Développement du système de l’obligation de servir
Depuis quelque temps, l’armée et la protection civile rencontrent des difficultés à recruter et conserver suffisamment de personnel pour remplir leurs tâches. Sous la conduite du SEPOS, des mesures à court et moyen termes sont développées avec le concours de l’armée et les offices concernés.
Le système de l’obligation de servir détermine qui doit accomplir quel type de service – au sein de l’armée, de la protection civile ou du service civil. Les hommes sont en principe astreints au service militaire. S’ils rejettent ce dernier pour des raisons de conscience, ils peuvent accomplir le service civil. S’ils ne peuvent pas servir dans l’armée pour des raisons médicales, ils sont affectés à la protection civile.

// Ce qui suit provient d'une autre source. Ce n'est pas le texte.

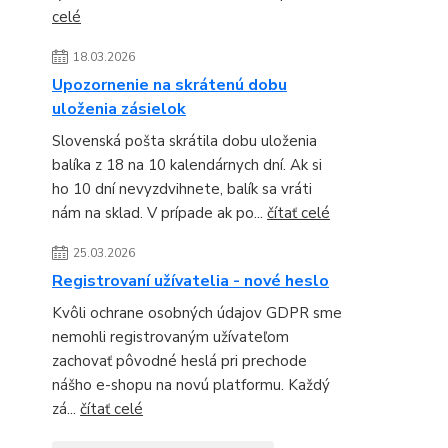
celé
18.03.2026
Upozornenie na skrátenú dobu
uloženia zásielok
Slovenská pošta skrátila dobu uloženia
balíka z 18 na 10 kalendárnych dní. Ak si
ho 10 dní nevyzdvihnete, balík sa vráti
nám na sklad. V prípade ak po...
čítať celé
25.03.2026
Registrovaní užívatelia - nové heslo
Kvôli ochrane osobných údajov GDPR sme
nemohli registrovaným užívateľom
zachovať pôvodné heslá pri prechode
nášho e-shopu na novú platformu. Každý
zá...
čítať celé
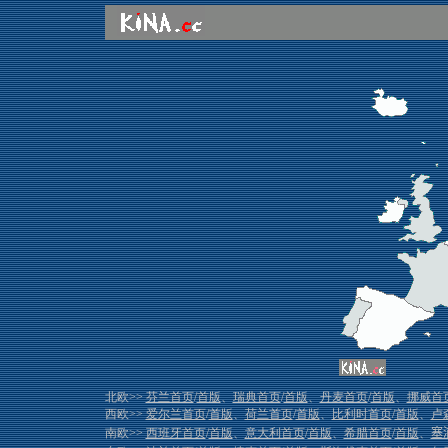
北欧>>
芬兰首页
/
首版
、
瑞典首页
/
首版
、
丹麦首页
/
首版
、
挪威首
西欧>>
爱尔兰首页
/
首版
、
荷兰首页
/
首版
、
比利时首页
/
首版
、
卢
南欧>>
西班牙首页
/
首版
、
意大利首页
/
首版
、
希腊首页
/
首版
、
塞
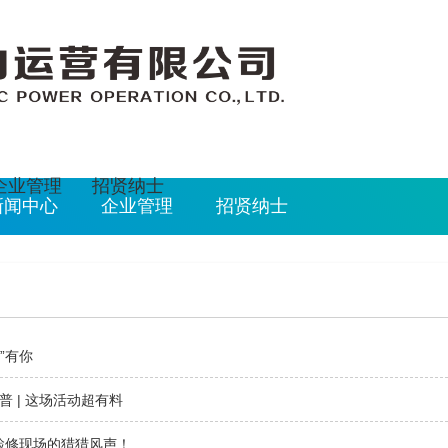
026/8/9 18:21:15
企业管理
招贤纳士
新闻中心
企业管理
招贤纳士
植”有你
普 | 这场活动超有料
在检修现场的猎猎风声！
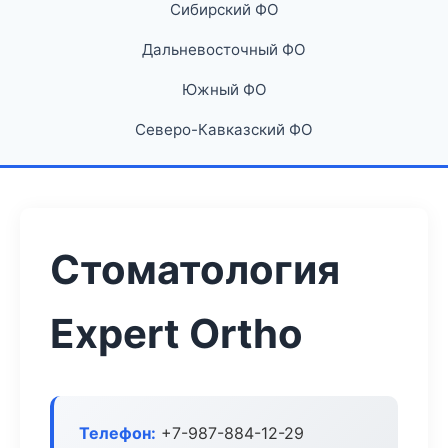
Сибирский ФО
Дальневосточный ФО
Южный ФО
Северо-Кавказский ФО
Стоматология
Expert Ortho
Телефон:
+7-987-884-12-29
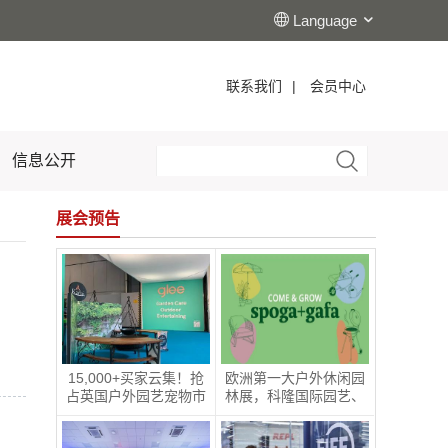
 
Language 
联系我们
| 
会员中心
信息公开
展会预告
15,000+买家云集！抢
欧洲第一大户外休闲园
占英国户外园艺宠物市
林展，科隆国际园艺、
场！|2026年9月8-10日
户外休闲及烧烤用品展 
英国伯明翰国际五金工
poga+gafa 圆满收官 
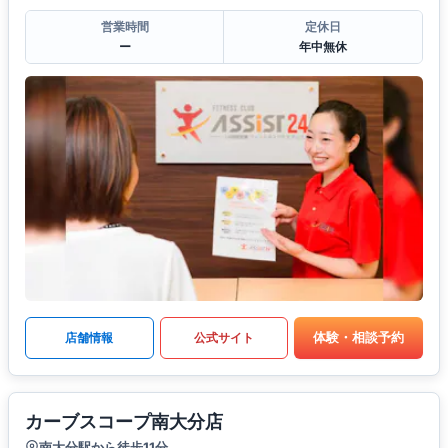
営業時間
定休日
ー
年中無休
体験・相談予約
店舗情報
公式サイト
カーブスコープ南大分店
南大分駅から徒歩11分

Depuis quelque temps, tant l’armée que la protection civile ont des difficultés croissantes à recruter et à garder à long terme suffisamment de personnel. Le manque d’effectifs ne permet plus d’assurer durablement des tâches fondamentales – de la défense à la protection de la population en passant par l’aide en cas de catastrophe. La garantie de l’alimentation de l’armée et de la protection civile constitue donc un défi crucial pour la politique de sécurité.

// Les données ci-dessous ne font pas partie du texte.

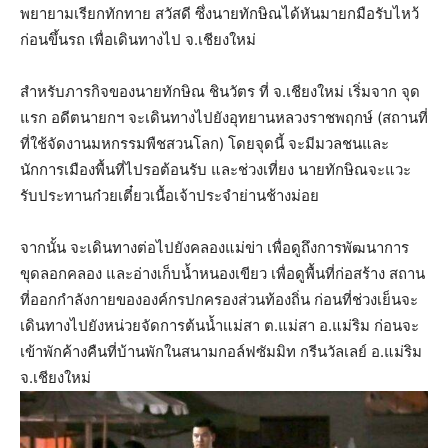
พยายามเรียกทักทาย สวัสดี ซึ่งนายทักษิณได้หันมายกมือรับไหว้
ก่อนขึ้นรถ เพื่อเดินทางไป จ.เชียงใหม่
สำหรับภารกิจของนายทักษิณ ชินวัตร ที่ จ.เชียงใหม่ เริ่มจาก จุด
แรก อดีตนายกฯ จะเดินทางไปยังอุทยานหลวงราชพฤกษ์ (สถานที่
ที่ใช้จัดงานมหกรรมพืชสวนโลก) โดยจุดนี้ จะมีมวลชนและ
นักการเมืองพื้นที่ไปรอต้อนรับ และช่วงเที่ยง นายทักษิณจะแวะ
รับประทานก๋วยเตี๋ยวเนื้อเจ้าประจำย่านช้างม่อย
จากนั้น จะเดินทางต่อไปยังคลองแม่ข่า เพื่อดูถึงการพัฒนาการ
ขุดลอกคลอง และอ่างเก็บน้ำหนองเขียว เพื่อดูพื้นที่ก่อสร้าง สถาน
ที่ออกกำลังกายขององค์กรปกครองส่วนท้องถิ่น ก่อนที่ช่วงเย็นจะ
เดินทางไปยังหน่วยจัดการต้นน้ำแม่สา ต.แม่สา อ.แม่ริม ก่อนจะ
เข้าพักค้างคืนที่บ้านพักในสนามกอล์ฟซัมมิท กรีนวัลเลย์ อ.แม่ริม
จ.เชียงใหม่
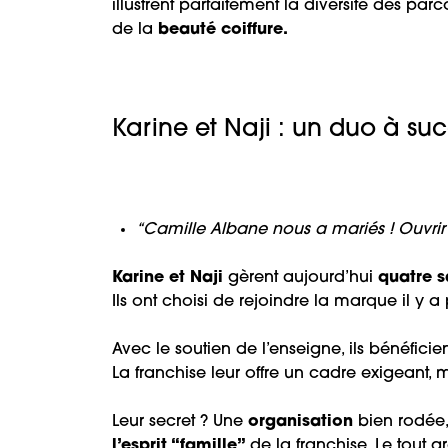
illustrent parfaitement la diversité des pa
de la
beauté coiffure.
Karine et Naji : un duo à suc
“Camille Albane nous a mariés ! Ouvrir ju
Karine et Naji
gèrent aujourd’hui
quatre s
Ils ont choisi de rejoindre la marque il y a
Avec le soutien de l’enseigne, ils bénéfici
La franchise leur offre un cadre exigeant, ma
Leur secret ? Une
organisation
bien rodée
l’esprit “famille”
de la franchise. Le tout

Le Conseil fédéral a chargé le Département fédéral de la défense, de la protection de la population et des sports (DDPS) d’élaborer des solutions en collaboration avec le Département fédéral de l’économie, de la formation et de la recherche (DEFR). Sous la conduite du SEPOS, des mesures à court et moyen termes ont été développées avec le concours de l’armée, de l’Office fédéral de la protection de la population, de l’Office fédéral du service civil (rattaché au DEFR) et de la Conférence gouvernementale des affaires militaires, de la protection civile et des sapeurs-pompiers. Elles incluaient par exemple la rédaction du message du Conseil fédéral relatif à l’initiative populaire « Pour une Suisse qui s’engage (initiative service citoyen) », laquelle prévoyait pour les hommes et les femmes suisses une obligation de servir dans l’intérêt de la société et a été rejetée par la population.
En parallèle, le SEPOS évalue avec tous les offices fédéraux concernés s’il est possible de développer le système de l’obligation de servir dans son ensemble et, le cas échéant, comment, afin qu’il continue de répondre aux exigences de la politique de sécurité tout en tenant compte des évolutions et des besoins de la société. À l’été 2025, le Parlement a décidé d’introduire l’obligation de servir dans la sécurité, qui prévoit la fusion du service civil et de la protection civile et été examinée par le DDPS comme variante pour développer le système de l’obligation de servir.